Exercise:
If a line in the data below contains the word "Frauen", copy it out.

Dataset entries:

##############################

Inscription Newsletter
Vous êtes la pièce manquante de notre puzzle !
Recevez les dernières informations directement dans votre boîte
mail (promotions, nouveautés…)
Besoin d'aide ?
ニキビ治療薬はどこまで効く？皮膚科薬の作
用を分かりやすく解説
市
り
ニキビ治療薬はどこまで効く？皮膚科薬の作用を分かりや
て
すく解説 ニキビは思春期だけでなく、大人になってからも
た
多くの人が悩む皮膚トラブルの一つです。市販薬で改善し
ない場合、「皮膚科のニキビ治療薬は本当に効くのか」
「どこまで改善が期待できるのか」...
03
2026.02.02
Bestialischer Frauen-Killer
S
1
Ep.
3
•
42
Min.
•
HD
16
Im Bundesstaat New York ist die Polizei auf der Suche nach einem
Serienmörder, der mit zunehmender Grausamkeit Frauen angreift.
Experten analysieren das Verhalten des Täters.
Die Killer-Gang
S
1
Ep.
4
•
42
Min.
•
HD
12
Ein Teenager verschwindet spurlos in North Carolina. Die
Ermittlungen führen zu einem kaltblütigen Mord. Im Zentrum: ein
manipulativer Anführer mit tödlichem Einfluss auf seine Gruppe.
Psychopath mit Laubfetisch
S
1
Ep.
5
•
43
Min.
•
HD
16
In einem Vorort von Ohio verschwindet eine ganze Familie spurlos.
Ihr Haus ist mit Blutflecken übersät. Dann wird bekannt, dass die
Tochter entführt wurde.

##############################

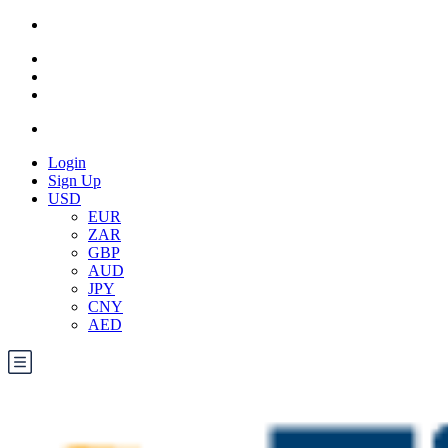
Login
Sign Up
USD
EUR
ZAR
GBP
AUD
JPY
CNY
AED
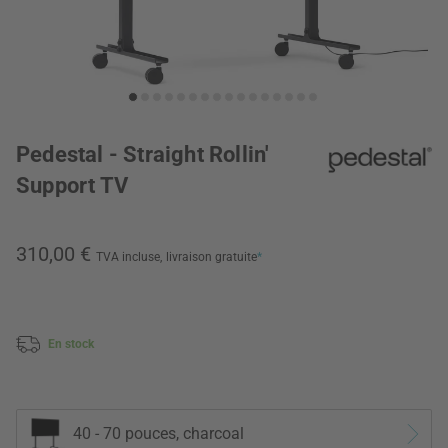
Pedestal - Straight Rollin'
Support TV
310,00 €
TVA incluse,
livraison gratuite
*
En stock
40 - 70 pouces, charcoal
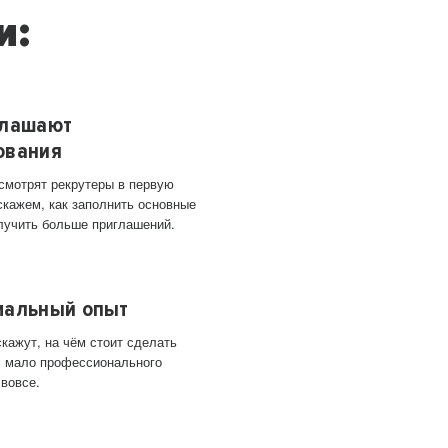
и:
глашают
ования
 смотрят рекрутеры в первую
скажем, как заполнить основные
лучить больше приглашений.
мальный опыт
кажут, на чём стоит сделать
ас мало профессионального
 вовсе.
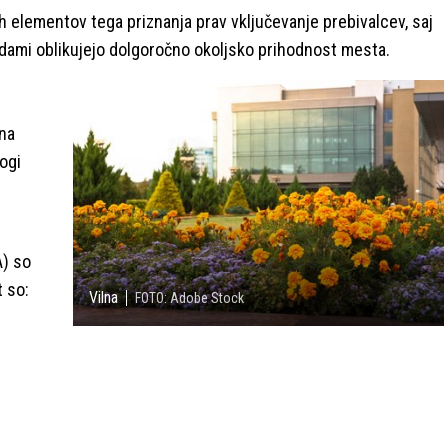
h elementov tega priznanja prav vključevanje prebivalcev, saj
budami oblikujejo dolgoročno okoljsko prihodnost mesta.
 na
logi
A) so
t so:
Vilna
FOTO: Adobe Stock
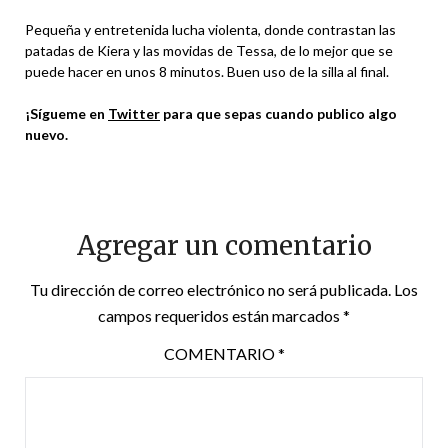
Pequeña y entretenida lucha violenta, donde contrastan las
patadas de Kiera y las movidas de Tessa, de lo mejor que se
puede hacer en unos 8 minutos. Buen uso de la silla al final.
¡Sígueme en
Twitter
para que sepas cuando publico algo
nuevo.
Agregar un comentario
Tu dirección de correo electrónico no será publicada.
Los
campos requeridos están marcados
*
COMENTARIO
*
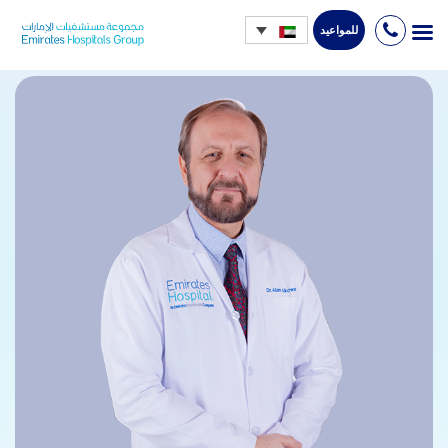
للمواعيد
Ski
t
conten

##############################

Result:
Bestialischer Frauen-Killer
Serienmörder, der mit zunehmender Grausamkeit Frauen angreift.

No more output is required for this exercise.